Focusing in on the same set of F-values on the table (so 2 numerator df and 12 denominator df), we see that there 4 F-values - each corresponding to a different probability in the upper tail. The last value is 6.93 which is associated with an area to the right of 0.01. In other words, the probability of an F-value of 6.93 or more extreme under the null hypothesis is 0.01. Our test statistic is much larger than this value, so we can deduce that the p-value (the probability of observing our test statistic or more extreme under the null hypothesis) is smaller than 0.01.

In R

Critical value

This line of code gives us the critical F value for a significance value of 0.05.
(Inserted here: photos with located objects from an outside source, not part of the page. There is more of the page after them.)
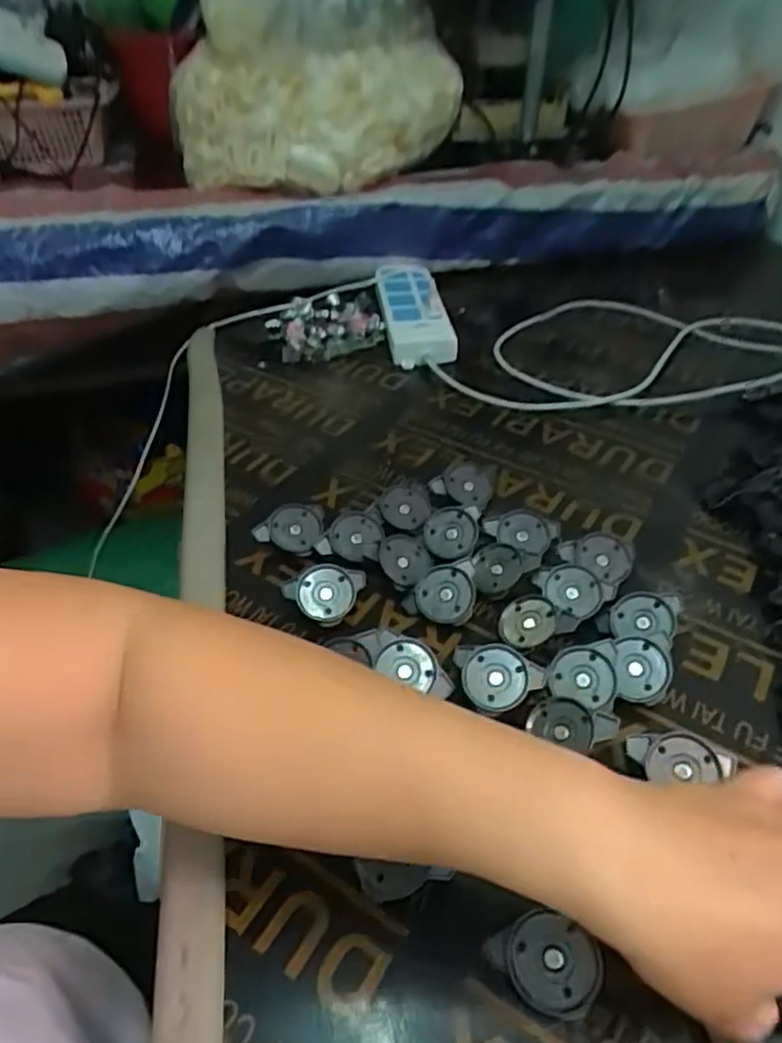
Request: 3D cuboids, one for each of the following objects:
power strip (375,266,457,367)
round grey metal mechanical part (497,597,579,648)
[{"bbox_3d":[0.026,-0.249,0.796,0.072,0.032,0.158,-9,59,-9],"label":"power strip"},{"bbox_3d":[0.103,0.072,0.479,0.051,0.015,0.039,-25,46,4],"label":"round grey metal mechanical part"}]

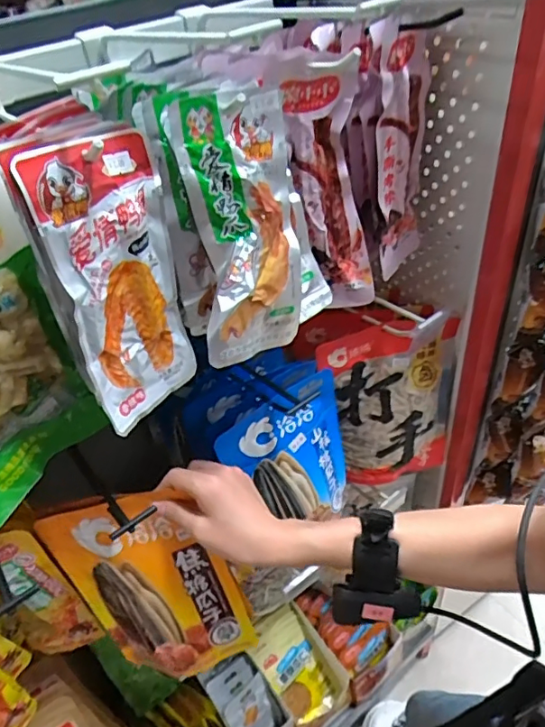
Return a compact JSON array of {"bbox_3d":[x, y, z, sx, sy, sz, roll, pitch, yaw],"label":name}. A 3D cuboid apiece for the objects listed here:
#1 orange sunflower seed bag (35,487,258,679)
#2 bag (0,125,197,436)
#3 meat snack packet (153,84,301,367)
[{"bbox_3d":[-0.117,0.215,0.509,0.147,0.206,0.022,-16,20,12],"label":"orange sunflower seed bag"},{"bbox_3d":[-0.105,-0.051,0.364,0.022,0.190,0.093,17,42,34],"label":"bag"},{"bbox_3d":[-0.020,-0.100,0.384,0.094,0.188,0.024,-19,21,-31],"label":"meat snack packet"}]

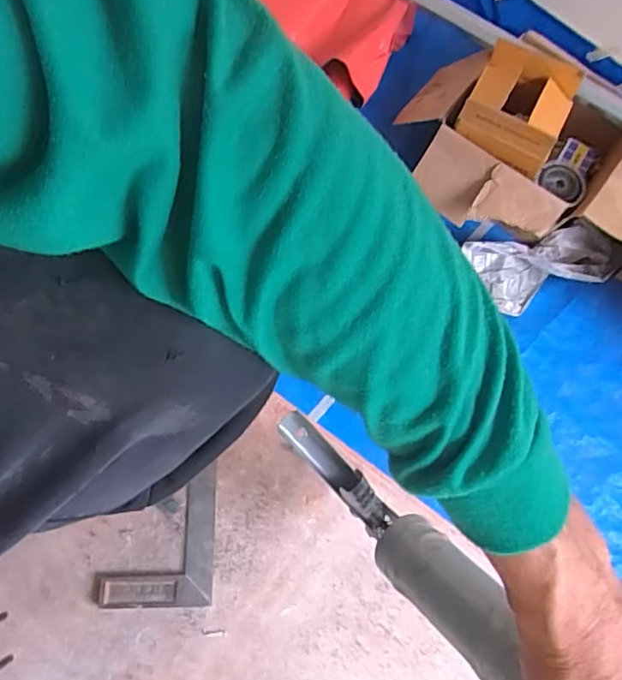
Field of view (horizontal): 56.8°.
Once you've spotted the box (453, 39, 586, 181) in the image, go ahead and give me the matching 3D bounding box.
[{"bbox_3d":[0.458,-0.520,1.267,0.214,0.103,0.218,28,74,8],"label":"box"}]

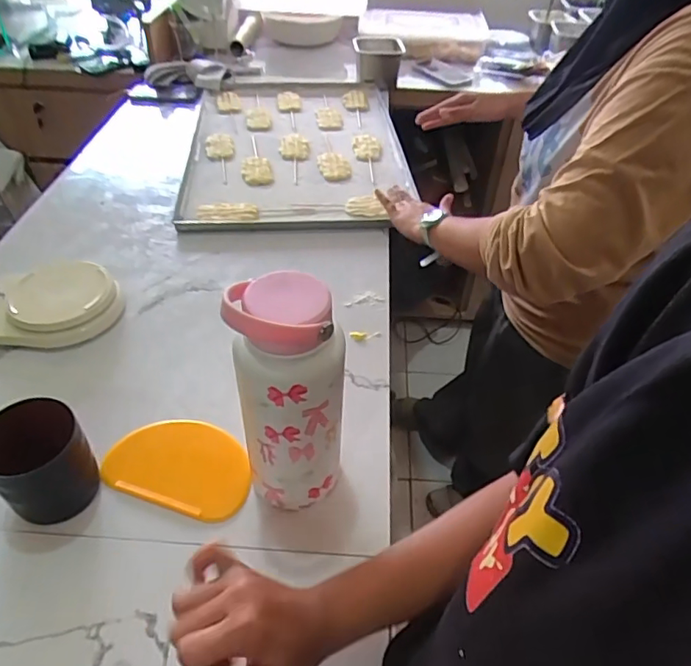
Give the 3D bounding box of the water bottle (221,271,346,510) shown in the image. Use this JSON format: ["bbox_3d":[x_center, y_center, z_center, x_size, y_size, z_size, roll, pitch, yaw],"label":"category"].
[{"bbox_3d":[-0.044,0.061,0.471,0.082,0.238,0.071,6,44,3],"label":"water bottle"}]

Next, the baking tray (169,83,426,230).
[{"bbox_3d":[-0.099,-0.382,1.097,0.410,0.025,0.623,-2,44,-6],"label":"baking tray"}]

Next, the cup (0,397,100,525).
[{"bbox_3d":[-0.276,0.120,0.497,0.078,0.096,0.076,2,44,-1],"label":"cup"}]

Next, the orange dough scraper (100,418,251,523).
[{"bbox_3d":[-0.166,0.131,0.562,0.148,0.006,0.101,14,45,11],"label":"orange dough scraper"}]

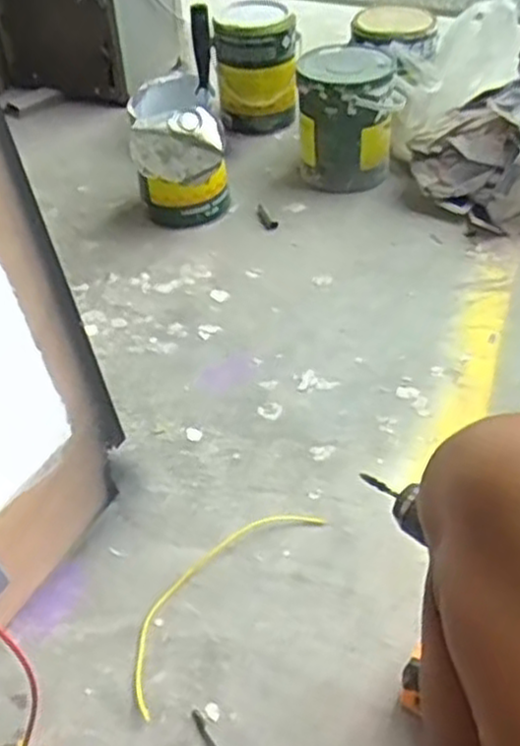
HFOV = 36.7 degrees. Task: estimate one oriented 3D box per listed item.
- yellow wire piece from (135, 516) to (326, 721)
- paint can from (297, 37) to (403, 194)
[{"bbox_3d":[-0.046,0.223,0.813,0.080,0.010,0.274,28,50,30],"label":"yellow wire piece"},{"bbox_3d":[0.158,-0.460,1.410,0.181,0.194,0.167,-1,42,2],"label":"paint can"}]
qf(0.05,2,12,lower.tail = FALSE)

[1] 3.885294

P-value

Using R we can get an exact p-value and we see that it is indeed smaller than 0.01.

pf(21.67, 2, 12, lower.tail = FALSE)

[1] 0.0001039567

19.7 Step 6: Interpretation

There is strong evidence against the null hypothesis of equal means (F = 21.67, p-value = 0.0001). We conclude that the treatment (study environment) did result in at least one different mean score between the different environments.

Remember, the alternative is not that all means are different. Only that there is a difference somewhere.